KUALA LUMPUR, Malaysia — The detaining of 30,000 copies of the New Testament, Psalms and Proverbs in the Malay language at Malaysia’s Kuching Port has “greatly disillusioned” the nation’s Christian community. The books, imported from Indonesia by the local branch of Gideons International for distribution in schools, churches and longhouses in Betong, Saratok and other Christian areas in Sarawak state, have been detained at the Kuching Port since January.
Authorities told an unnamed officer of the importer Jan. 12 that he could not distribute the books in Sarawak state since they “contained words which are also found in the Quran.” The officer was ordered to transport the books to the Home Ministry’s office for storage.
In March, when the same officer enquired of the Home Ministry officials on the status of the Malay Bibles, authorities said they had yet to receive instructions on the matter.
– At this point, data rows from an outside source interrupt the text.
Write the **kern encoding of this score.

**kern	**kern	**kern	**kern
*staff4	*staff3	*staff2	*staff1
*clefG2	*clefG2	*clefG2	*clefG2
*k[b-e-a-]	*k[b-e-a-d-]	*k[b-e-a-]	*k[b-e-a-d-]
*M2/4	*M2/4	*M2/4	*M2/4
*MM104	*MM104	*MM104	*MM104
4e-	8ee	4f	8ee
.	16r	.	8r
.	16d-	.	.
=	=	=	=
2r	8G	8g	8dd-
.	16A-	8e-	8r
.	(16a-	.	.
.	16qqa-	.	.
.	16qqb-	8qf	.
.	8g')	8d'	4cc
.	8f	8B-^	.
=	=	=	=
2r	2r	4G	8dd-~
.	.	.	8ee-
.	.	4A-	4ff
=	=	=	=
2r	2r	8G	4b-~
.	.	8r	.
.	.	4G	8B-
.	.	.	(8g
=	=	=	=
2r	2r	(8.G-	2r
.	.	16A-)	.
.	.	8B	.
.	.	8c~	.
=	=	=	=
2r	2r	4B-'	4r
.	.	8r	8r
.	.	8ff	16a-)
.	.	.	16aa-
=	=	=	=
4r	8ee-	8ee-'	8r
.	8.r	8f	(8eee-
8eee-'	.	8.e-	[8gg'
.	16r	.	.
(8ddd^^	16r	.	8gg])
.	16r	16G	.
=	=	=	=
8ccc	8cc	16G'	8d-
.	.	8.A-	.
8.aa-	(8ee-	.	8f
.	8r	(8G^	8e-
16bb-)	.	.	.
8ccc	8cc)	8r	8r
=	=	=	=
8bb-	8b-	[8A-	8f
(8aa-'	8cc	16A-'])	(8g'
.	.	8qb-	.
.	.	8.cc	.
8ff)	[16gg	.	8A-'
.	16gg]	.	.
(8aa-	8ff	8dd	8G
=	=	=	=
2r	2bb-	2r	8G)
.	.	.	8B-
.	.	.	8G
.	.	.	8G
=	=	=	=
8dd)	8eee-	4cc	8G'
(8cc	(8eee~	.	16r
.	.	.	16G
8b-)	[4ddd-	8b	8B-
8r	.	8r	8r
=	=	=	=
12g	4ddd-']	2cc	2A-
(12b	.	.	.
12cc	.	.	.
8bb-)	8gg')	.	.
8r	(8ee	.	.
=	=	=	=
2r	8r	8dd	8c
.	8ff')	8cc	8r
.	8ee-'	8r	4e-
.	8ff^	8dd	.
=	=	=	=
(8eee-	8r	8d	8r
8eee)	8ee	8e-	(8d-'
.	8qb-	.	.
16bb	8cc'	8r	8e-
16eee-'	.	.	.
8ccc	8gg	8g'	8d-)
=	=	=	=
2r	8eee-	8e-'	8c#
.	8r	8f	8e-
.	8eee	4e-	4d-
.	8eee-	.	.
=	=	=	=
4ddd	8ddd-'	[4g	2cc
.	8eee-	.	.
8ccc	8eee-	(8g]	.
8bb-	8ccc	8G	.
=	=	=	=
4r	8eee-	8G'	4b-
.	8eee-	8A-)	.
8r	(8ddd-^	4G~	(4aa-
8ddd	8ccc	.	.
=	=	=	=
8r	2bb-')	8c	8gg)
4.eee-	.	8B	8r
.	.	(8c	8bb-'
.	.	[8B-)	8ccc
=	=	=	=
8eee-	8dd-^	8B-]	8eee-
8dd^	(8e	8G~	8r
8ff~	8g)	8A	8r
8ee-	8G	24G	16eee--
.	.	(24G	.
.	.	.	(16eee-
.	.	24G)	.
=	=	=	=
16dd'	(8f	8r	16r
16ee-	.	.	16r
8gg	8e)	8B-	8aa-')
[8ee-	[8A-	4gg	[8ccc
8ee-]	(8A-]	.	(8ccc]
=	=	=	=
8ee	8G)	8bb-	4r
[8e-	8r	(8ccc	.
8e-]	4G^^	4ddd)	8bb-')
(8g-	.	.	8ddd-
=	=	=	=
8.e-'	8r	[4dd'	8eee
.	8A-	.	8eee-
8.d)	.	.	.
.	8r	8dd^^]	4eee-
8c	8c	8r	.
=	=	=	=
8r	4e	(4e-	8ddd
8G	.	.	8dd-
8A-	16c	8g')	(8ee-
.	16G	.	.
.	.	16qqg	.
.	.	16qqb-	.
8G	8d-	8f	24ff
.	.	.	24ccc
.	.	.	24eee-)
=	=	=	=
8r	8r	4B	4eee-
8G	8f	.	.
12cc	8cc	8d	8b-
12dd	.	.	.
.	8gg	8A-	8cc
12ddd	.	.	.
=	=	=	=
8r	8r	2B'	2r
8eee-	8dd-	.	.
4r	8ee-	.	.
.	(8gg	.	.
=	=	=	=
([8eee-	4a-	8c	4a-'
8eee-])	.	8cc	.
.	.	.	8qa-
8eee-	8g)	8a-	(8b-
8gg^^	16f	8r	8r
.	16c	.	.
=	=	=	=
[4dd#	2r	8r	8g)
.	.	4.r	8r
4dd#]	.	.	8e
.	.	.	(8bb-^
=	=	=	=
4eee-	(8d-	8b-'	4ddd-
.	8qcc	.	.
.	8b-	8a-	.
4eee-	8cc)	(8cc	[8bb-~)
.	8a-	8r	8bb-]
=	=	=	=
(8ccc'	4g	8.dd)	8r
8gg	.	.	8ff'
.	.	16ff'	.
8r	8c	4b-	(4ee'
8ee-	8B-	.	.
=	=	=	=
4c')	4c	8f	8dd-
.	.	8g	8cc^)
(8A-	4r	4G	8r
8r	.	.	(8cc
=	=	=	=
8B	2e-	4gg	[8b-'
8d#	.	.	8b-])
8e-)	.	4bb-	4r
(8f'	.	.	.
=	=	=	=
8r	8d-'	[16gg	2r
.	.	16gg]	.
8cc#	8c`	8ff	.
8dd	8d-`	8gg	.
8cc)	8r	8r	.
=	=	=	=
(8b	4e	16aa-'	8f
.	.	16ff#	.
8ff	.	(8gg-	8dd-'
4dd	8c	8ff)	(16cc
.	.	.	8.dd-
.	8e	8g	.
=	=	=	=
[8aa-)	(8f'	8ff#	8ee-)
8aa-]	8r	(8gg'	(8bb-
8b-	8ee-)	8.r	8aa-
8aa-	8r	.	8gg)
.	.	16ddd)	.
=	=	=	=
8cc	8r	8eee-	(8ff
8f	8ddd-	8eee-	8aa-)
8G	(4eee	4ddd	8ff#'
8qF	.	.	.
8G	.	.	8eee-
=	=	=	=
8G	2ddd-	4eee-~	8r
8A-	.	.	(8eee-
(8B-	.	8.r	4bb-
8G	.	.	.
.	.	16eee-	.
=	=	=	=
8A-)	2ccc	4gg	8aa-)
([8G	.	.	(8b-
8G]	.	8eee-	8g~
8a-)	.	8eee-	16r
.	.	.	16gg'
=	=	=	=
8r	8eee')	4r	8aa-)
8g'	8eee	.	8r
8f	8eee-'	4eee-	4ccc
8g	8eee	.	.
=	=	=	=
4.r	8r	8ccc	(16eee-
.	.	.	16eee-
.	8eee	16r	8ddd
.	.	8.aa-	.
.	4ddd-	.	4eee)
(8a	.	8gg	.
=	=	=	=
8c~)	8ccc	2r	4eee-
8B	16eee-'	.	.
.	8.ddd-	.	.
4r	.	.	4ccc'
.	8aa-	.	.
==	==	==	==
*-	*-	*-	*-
This is not the first time government authorities have detained Malay-language Bibles, and Bishop Ng Moon Hing, chairman of Christian Federation of Malaysia (CFM), decried the action. “The CFM is greatly disillusioned, fed up and angered by the repeated detention of Bibles written in our national language,” Hing said. “It would appear as if the authorities are waging a continuous, surreptitious and systematic program against Christians in Malaysia to deny them access to the Bible in [Malay].”
An earlier consignment of 5,100 copies of the Good News Bible in Malay, imported by the Bible Society of Malaysia, was detained in Port Klang in March 2009.